Centrolene elisae

Scientific classification
- Kingdom: Animalia
- Phylum: Chordata
- Class: Amphibia
- Order: Anura
- Family: Centrolenidae
- Genus: Centrolene
- Species: C. elisae
- Binomial name: Centrolene elisae Franco-Mena, Vega-Yánez, Reyes-Puig, and Guayasamin

= Centrolene elisae =

- Genus: Centrolene
- Species: elisae
- Authority: Franco-Mena, Vega-Yánez, Reyes-Puig, and Guayasamin

Species of amphibian

Centrolene elisae, commonly known as Elisa's glassfrog, is a species of frog in the family Centrolenidae. The back is dark green, with small white spots.

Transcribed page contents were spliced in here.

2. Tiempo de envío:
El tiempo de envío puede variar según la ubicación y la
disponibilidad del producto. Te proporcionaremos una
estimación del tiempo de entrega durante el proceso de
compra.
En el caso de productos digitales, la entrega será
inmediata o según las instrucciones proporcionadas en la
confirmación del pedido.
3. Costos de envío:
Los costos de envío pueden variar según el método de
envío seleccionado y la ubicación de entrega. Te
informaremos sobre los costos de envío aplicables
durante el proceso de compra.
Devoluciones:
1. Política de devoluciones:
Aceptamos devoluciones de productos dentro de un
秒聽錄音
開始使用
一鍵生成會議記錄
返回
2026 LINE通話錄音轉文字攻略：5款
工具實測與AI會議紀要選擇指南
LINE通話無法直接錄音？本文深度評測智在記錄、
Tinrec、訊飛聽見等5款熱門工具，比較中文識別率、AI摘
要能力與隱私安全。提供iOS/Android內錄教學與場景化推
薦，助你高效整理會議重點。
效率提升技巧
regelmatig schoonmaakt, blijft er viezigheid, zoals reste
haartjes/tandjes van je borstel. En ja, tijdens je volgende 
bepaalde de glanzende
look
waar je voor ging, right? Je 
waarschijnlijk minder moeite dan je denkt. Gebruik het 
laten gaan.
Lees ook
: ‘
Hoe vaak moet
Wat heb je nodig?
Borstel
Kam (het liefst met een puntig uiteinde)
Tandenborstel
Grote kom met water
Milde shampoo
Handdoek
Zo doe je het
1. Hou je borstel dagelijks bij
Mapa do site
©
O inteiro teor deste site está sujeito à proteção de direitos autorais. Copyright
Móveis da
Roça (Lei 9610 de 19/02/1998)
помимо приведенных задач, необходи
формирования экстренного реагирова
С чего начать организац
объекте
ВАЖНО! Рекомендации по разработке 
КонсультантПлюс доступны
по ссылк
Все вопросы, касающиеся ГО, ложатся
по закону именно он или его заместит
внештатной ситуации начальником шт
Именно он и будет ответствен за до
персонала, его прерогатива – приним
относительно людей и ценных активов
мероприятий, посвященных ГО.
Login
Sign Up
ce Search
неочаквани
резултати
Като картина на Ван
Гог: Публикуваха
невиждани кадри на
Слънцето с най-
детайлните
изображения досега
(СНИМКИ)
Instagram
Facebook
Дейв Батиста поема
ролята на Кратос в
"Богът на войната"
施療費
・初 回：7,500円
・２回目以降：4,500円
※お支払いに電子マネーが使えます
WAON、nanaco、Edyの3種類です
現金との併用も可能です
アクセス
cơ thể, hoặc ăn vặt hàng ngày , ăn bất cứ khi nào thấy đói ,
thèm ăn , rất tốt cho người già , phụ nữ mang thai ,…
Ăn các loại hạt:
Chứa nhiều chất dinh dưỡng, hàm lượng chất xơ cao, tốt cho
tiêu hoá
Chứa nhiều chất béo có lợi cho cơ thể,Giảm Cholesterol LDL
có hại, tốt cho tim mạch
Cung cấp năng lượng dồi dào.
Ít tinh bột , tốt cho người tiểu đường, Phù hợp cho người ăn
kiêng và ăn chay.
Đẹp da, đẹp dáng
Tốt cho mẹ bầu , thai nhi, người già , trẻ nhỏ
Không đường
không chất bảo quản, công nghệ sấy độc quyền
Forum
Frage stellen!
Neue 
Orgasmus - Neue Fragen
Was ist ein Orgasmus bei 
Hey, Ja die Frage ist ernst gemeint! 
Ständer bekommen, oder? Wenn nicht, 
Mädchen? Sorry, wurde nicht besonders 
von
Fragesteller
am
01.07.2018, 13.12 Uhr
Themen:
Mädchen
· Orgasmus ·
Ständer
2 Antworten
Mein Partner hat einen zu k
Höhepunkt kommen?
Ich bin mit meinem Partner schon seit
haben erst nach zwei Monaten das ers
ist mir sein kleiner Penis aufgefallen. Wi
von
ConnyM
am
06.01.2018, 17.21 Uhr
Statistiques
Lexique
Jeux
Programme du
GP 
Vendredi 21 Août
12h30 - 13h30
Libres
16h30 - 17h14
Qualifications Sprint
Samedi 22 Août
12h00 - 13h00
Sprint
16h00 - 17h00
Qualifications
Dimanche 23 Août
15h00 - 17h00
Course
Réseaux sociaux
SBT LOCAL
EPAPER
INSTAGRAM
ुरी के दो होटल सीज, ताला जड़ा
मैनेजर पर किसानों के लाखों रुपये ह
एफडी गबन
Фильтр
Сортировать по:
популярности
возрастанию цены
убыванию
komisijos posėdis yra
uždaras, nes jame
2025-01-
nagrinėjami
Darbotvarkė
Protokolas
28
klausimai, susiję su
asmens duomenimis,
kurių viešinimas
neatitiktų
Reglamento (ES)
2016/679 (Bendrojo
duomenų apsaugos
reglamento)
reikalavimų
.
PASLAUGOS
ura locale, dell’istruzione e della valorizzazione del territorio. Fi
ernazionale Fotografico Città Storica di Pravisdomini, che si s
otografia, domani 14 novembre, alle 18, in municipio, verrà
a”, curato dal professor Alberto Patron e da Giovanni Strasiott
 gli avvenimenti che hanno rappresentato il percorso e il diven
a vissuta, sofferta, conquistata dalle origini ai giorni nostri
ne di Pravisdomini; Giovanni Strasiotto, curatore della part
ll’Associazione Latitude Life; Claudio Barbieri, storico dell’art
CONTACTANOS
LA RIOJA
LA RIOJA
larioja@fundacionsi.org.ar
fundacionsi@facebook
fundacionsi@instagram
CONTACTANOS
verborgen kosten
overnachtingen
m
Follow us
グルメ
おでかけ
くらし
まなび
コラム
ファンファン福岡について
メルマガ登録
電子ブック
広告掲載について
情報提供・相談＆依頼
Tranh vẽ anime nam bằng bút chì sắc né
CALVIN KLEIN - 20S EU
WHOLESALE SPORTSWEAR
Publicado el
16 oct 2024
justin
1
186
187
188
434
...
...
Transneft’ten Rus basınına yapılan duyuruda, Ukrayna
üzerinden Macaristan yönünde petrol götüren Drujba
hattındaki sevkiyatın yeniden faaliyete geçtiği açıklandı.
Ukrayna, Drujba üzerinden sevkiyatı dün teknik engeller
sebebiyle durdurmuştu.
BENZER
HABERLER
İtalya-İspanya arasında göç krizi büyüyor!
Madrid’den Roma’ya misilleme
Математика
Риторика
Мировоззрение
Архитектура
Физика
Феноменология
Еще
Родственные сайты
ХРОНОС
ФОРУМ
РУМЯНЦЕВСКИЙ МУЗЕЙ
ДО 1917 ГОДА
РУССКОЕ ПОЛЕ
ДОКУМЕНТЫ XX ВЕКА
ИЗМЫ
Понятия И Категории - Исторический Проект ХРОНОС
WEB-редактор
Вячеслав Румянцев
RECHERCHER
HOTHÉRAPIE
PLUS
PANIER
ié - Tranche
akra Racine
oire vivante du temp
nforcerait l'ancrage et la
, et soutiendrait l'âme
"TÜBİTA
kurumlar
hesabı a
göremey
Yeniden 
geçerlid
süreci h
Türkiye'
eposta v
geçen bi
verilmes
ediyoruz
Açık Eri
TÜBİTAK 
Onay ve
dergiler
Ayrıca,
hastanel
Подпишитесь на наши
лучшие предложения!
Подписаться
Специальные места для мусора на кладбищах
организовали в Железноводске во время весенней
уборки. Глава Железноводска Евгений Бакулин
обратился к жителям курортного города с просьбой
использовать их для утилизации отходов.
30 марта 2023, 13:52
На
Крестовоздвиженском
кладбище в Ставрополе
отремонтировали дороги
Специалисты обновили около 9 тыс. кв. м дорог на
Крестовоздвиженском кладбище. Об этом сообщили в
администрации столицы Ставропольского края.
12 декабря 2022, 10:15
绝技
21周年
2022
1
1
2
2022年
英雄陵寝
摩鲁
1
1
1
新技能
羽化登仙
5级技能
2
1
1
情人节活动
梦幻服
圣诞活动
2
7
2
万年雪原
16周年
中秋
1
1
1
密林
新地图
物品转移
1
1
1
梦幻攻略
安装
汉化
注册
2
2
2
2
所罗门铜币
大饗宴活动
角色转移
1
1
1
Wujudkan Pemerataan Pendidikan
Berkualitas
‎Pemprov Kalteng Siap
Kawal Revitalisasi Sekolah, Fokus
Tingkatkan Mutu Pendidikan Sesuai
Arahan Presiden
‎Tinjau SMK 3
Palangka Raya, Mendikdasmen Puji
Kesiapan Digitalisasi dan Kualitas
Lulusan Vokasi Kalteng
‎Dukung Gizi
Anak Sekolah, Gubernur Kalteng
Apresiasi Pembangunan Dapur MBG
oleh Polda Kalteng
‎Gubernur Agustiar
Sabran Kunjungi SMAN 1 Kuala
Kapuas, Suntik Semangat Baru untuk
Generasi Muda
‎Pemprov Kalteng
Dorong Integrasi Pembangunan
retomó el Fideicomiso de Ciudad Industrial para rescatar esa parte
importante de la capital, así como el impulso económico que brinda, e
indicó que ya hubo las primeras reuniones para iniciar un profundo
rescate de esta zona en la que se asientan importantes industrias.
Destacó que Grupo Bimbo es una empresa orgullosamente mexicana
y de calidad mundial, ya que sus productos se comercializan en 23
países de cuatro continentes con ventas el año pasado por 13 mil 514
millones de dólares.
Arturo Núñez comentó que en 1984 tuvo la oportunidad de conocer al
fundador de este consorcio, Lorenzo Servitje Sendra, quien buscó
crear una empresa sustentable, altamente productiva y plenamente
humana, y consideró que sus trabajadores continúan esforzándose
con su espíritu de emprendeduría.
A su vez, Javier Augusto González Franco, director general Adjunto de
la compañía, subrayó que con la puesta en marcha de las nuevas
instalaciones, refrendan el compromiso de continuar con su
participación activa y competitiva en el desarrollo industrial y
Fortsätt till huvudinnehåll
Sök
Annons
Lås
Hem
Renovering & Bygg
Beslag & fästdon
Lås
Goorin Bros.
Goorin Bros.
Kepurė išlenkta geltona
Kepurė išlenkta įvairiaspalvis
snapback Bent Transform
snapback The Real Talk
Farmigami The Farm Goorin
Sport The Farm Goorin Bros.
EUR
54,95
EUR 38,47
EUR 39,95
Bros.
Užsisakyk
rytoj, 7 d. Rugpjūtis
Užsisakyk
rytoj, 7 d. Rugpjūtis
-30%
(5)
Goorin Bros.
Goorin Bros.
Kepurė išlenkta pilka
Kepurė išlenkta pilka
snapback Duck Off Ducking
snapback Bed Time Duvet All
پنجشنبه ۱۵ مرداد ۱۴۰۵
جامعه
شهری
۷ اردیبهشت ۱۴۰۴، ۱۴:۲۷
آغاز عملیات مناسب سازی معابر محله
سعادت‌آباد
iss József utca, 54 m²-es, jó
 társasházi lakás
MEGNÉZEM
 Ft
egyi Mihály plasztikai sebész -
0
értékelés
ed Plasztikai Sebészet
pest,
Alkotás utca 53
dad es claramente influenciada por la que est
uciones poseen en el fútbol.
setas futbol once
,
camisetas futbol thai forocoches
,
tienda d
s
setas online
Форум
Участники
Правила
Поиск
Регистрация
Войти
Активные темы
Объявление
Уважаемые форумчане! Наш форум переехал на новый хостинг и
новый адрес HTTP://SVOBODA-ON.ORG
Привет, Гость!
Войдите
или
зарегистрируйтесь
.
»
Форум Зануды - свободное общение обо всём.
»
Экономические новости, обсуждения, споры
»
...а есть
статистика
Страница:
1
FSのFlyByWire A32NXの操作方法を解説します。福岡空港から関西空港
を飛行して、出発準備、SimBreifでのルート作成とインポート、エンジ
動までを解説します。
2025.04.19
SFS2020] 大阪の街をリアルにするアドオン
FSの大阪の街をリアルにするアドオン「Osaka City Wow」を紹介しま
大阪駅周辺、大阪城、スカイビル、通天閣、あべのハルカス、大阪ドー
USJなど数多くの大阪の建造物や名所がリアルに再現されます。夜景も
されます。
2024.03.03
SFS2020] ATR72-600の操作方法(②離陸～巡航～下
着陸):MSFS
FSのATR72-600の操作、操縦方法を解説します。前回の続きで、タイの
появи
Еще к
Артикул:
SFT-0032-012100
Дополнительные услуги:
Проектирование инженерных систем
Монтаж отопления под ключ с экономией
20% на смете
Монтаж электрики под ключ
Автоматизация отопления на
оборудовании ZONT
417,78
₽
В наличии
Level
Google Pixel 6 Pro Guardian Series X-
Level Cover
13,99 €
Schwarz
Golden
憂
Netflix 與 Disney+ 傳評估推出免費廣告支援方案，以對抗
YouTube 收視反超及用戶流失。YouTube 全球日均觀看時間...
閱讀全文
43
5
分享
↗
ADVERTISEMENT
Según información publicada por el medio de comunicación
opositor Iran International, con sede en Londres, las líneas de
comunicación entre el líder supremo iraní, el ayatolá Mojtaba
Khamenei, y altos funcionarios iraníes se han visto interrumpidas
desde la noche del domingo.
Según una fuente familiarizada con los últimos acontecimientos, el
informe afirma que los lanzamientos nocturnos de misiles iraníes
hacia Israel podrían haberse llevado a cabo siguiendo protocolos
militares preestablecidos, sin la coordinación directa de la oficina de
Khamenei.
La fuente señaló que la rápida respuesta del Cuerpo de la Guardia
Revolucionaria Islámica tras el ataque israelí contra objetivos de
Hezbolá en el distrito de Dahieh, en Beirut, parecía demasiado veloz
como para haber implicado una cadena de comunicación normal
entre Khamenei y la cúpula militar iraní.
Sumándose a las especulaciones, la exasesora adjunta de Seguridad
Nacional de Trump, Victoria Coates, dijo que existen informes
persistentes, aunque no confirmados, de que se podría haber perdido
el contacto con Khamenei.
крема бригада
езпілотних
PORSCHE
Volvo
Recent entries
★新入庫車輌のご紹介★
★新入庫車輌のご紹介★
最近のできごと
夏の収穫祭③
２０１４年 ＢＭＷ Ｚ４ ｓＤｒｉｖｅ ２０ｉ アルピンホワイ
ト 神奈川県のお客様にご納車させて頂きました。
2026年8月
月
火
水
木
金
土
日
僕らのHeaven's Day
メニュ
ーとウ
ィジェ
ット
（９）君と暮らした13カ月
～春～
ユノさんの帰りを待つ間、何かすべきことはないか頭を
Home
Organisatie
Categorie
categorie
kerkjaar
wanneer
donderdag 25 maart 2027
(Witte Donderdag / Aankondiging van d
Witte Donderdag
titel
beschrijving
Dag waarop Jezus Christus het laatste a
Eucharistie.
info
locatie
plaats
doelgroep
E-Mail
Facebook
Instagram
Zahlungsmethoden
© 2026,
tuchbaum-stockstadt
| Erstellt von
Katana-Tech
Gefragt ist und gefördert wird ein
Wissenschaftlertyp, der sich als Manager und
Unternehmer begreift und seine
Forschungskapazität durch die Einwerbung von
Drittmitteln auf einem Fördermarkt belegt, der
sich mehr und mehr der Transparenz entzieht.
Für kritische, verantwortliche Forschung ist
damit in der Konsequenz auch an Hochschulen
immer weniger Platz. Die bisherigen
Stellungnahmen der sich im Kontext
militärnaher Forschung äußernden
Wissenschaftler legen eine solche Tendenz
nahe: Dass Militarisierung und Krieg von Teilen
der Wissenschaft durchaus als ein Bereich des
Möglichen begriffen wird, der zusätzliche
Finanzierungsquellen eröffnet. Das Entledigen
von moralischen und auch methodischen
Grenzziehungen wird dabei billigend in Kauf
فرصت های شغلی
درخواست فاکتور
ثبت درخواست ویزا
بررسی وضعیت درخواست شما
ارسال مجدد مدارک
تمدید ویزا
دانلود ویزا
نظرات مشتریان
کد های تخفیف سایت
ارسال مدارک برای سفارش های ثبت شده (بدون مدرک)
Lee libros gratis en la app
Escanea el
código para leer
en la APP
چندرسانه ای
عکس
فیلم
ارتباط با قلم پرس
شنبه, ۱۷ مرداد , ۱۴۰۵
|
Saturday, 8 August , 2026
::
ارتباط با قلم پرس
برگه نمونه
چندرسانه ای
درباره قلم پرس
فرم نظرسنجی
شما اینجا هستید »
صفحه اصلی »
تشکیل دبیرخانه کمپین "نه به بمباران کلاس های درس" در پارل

The species is endemic to Ecuador, and was described in 2024.

==Taxonomy==
Centrolene elisae was described in 2024. The holotype is an adult male that was collected in Napo province, Ecuador, in 2011.

Centrolene elisae was previously confused with Centrolene buckleyi.

==Distribution==
Centrolene elisae is endemic to Ecuador. It is found in Napo Province and Tungurahua Province, at elevations of 2100–2586 m.

The species is found in the cloud forests of the Ecuadorian Andes. It is syntopic with Nymphargus, Hyloscirtus sethmacfarlanei, Pristimantis donnelsoni, and Pristimantis marcoreyesi.

==Description==
The males are 22.9–25.3 mm long in snout-vent length. The head of males is 5.5–6.1 mm long, and 6.9–7.9 mm wide. The females are around 27.2 mm long in snout-vent length, with a head measuring around 6.9 mm long, and 8.1 mm wide.

The snout is rounded. The upper lip is white. The eye is grey-white, and has black and brown stripes.

The back is dark green, with small white spots. The throat is pale green, and smooth. Most of the underside is pale green. The bones are green. Adult males have a curved, medium-sized humeral spine.

==Life history==
Centrolene elisae is nocturnal, and calls from vegetation above streams. The advertisement call lasts around 0.2 seconds, and consists of two pulsed notes. The calls of closely related species consist of a single note.

==Nomenclature==
The specific epithet elisae is a noun in the genitive case. It refers to the biologist Elisa Bonaccorso.

In English, the species is commonly known as Elisa's glassfrog. In Spanish, it is known as Rana de Cristal de Elisa.